Warum helfen die UN den Menschen in Al-Faschir nicht?
Die UN haben keinen Zugang zur Stadt. "Seit Juli verlangen wir eine humanitäre Waffenruhe in Al-Faschir, damit unsere lebensrettenden Konvois mit Lebensmitteln und Medikamenten sicher zu den Bedürftigen gelangen können. Wir wurden von der RSF blockiert", sagt der UN-Nothilfekoordinator Tom Fletcher, der gerade in Darfur unterwegs ist. Die UN haben keine Truppen, die den Weg für humanitäre UN-Hilfe in Konfliktgebiete freikämpfen können.
"Lebensrettende Hilfsgüter stehen bereit", sagt ein Sprecher von Fletchers Büro. "Wir brauchen aber Garantien, dass wir die Hilfsgüter sicher verteilen können." Die UN sind in Tawila, rund 60 Kilometer südwestlich von Al-Faschir. Dort sind viele der mehr als 80.000 Menschen, die seit Ende Oktober aus Al-Faschir geflohen sind, angekommen.
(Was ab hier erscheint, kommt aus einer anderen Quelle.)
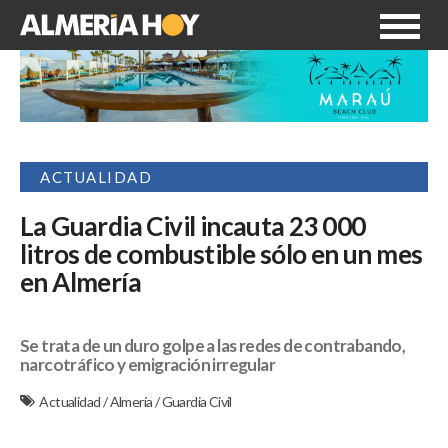
ACTUALIDAD
La Guardia Civil incauta 23 000
litros de combustible sólo en un mes
en Almería
Se trata de un duro golpe a las redes de contrabando,
narcotráfico y emigración irregular
Actualidad
/
Almería
/
Guardia Civil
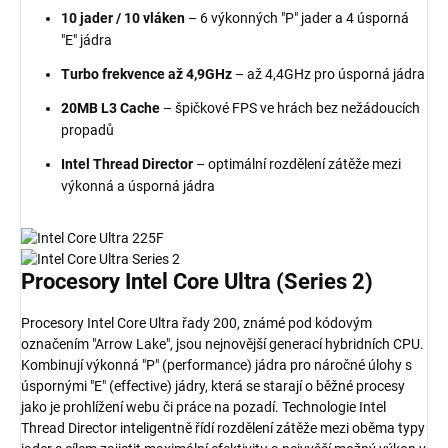
10 jader / 10 vláken
– 6 výkonných "P" jader a 4 úsporná
"E" jádra
Turbo frekvence až 4,9GHz
– až 4,4GHz pro úsporná jádra
20MB L3 Cache
– špičkové FPS ve hrách bez nežádoucích
propadů
Intel Thread Director
– optimální rozdělení zátěže mezi
výkonná a úsporná jádra
Procesory
Intel Core Ultra
(Series 2)
Procesory Intel Core Ultra řady 200, známé pod kódovým
označením "Arrow Lake", jsou nejnovější generací hybridních CPU.
Kombinují výkonná "P" (performance) jádra pro náročné úlohy s
úspornými "E" (effective) jádry, která se starají o běžné procesy
jako je prohlížení webu či práce na pozadí. Technologie Intel
Thread Director inteligentně řídí rozdělení zátěže mezi oběma typy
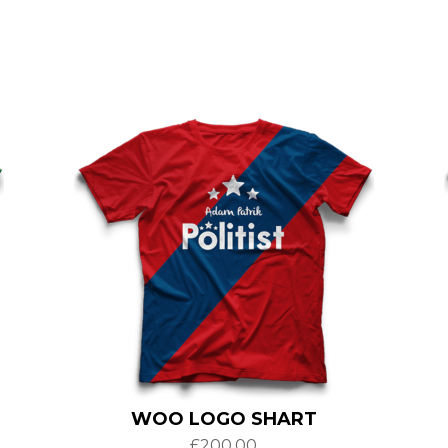
WOO LOGO SHART
£
200.00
Worum geht es bei den Kämpfen in Darfur?
In Darfur ist der Konflikt maßgeblich von ethnischen Faktoren geprägt, die eng mit Fragen von Landrechten, Ressourcenverteilung und politischer Marginalisierung verwoben sind. Dabei geht es vor allem um Konkurrenz um Land und Wasser zwischen sesshaften, nicht arabischen Volksgruppen und traditionell nomadischen, arabischen Gruppen.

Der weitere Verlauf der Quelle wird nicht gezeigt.